Recession Hits Black Men Harder in UK Job Market than US, Says Report
By Staff Reporter | Apr 13, 2012 03:55 PM EDT
Black Britons are harder hit by recession in the UK than in the US, according to a report by the British Sociological Survey.
More black men are jobless in the UK as a proportion of the unemployment total compared to US figures in the last three recessions, the report's authors said.
The unemployment rate among black British men was higher by 15 percentage points than their US counterparts. In the recession of the early 90s, nearly a third 28 percent) of black British men were out of work compared to around an eighth (13 percent) in the US.
"Overall, there is greater ethnic inequality in Britain than in the USA for both sexes," Prof Li Yaojun of the University of Manchester was to tell the society conference in Leeds.
"This gives a fairly strong indication that the flexible labour market policies adopted in Britain in the last few decades did not protect the minority ethnic groups against the repercussions of recessions.
Highest Unemployment Percent | Recession | US | UK |
Early 80s | 17% | 24% | |
Black Men | Early 90s | 13% | 28% |
2011 | 15% | 18% |
Highest Unemployment Percent | Recession | US | UK |
Early 80s | 12% | 17% | |
Black Women | Early 90s | 8% | 17% |
2011 | 9% | 11% |
"This may be due to the fact that in Britain the mid 1980s and the early 1990s recessions were accompanied and exacerbated by a process of deindustrialisation and restructuring of the economy, and by the retrenchment of the state, which happened much more abruptly in Britain than the US," Li added.
Li blamed successive British governments.

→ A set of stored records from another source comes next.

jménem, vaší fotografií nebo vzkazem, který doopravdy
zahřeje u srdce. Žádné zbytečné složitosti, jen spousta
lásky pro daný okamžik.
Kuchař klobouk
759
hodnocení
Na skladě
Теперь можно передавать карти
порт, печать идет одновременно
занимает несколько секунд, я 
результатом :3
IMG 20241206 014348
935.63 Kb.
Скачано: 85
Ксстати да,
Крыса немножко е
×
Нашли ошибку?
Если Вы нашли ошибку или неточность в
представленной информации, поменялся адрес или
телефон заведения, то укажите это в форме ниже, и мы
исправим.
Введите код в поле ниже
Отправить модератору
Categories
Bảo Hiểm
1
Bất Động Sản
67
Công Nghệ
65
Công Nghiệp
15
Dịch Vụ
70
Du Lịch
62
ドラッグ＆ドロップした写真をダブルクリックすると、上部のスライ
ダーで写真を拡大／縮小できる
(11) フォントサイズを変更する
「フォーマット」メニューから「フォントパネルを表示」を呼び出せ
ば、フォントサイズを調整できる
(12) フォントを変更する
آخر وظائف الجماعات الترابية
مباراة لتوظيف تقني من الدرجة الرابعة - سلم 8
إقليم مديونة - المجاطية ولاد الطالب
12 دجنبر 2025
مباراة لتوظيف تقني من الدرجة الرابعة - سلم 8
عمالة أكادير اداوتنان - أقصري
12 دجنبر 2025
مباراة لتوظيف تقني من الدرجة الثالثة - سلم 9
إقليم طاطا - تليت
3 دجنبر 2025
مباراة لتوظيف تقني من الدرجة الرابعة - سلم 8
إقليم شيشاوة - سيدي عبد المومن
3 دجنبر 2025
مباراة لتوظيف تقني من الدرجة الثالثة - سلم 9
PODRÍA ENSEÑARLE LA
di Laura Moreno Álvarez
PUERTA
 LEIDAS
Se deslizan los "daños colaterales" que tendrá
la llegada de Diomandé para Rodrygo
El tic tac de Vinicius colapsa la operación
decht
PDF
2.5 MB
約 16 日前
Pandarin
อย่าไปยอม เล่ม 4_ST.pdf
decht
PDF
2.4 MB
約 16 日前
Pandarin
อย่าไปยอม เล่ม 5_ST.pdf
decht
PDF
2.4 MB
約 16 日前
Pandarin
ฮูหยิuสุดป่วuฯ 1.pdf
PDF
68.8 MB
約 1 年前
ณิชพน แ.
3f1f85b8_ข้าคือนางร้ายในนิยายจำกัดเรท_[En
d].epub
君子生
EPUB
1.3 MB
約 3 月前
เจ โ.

"The overall smaller social inequalities in the USA, with particular regard to gender and ethnicity, suggest that the affirmative action programme did play a positive role in protecting the vulnerable groups, in comparison with [Britain]," Li said.
University of Northampton's Prof Andrew Pilkington said that despite government initiatives and legislation over the last decade, equality and diversity issues have fallen down the agenda.